→ **Extrait du document**
Bienvenue au pays de la Gastromagie

Un prince, un duc, d’accortes cuisinières, de bons artisans, quelques gueux amateurs de cuisine pas trop dégueu… il faut de tout pour faire une Cité de la gastronomie ! En route vers le futur festin (pardon, destin) de la ville de Dijon.


gastromagie

Il était une fois… comme dans tout bon conte de fée, une cité qui vivait peinarde, à l’ombre de la tour Philippe le Bon, et dans le souvenir de l’époque bénie de sa Foire à l’ancienne, de ses stands débordant de victuailles auxquelles on pouvait goûter sans débourser un sou, ou si peu. À l’époque, on trouvait encore en ville des gargotes pas très chères pour se remplir la panse le midi et des tables nappées pour les bourgeois en goguette, sans parler des guinguettes au bord de l’eau et des dînettes dans des lieux où il faisait bon s’encanailler.
Déjà, en ce temps là, on se méfiait des ânes de Beaune et de leurs ruades traîtresses. L’expression est ancienne, et marquait la supériorité de la cite des ducs envers la capitale des vins de Bourgogne. Il serait temps de changer tout ça, une fois, comme disent nos amis belges.

→ **Consigne 1**
Condensez en deux phrases le paragraphe de l'extrait qui commence par « Il était une fois… », en gardant ses faits principaux.
Les lignes ci-après n'ont aucun lien avec l'extrait.

Enregistrements

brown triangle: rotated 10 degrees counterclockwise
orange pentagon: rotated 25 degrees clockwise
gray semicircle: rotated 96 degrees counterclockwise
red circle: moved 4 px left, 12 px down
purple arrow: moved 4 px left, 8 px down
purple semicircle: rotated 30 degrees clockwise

→ **Consigne 2**
Substituez « violet » à « purple » dans toutes les lignes du bloc 1 et restituez-les sans aucune autre modification.

→ **Sortie complète 1**
La cité vivait autrefois tranquille à l'ombre de la tour Philippe le Bon, dans le souvenir de sa Foire à l'ancienne, dont les stands débordaient de victuailles à goûter pour presque rien. On y trouvait alors des gargotes bon marché pour le midi, des tables nappées pour les bourgeois, des guinguettes au bord de l'eau et des dînettes dans des lieux où s'encanailler.

→ **Sortie complète 2**
brown triangle: rotated 10 degrees counterclockwise
orange pentagon: rotated 25 degrees clockwise
gray semicircle: rotated 96 degrees counterclockwise
red circle: moved 4 px left, 12 px down
violet arrow: moved 4 px left, 8 px down
violet semicircle: rotated 30 degrees clockwise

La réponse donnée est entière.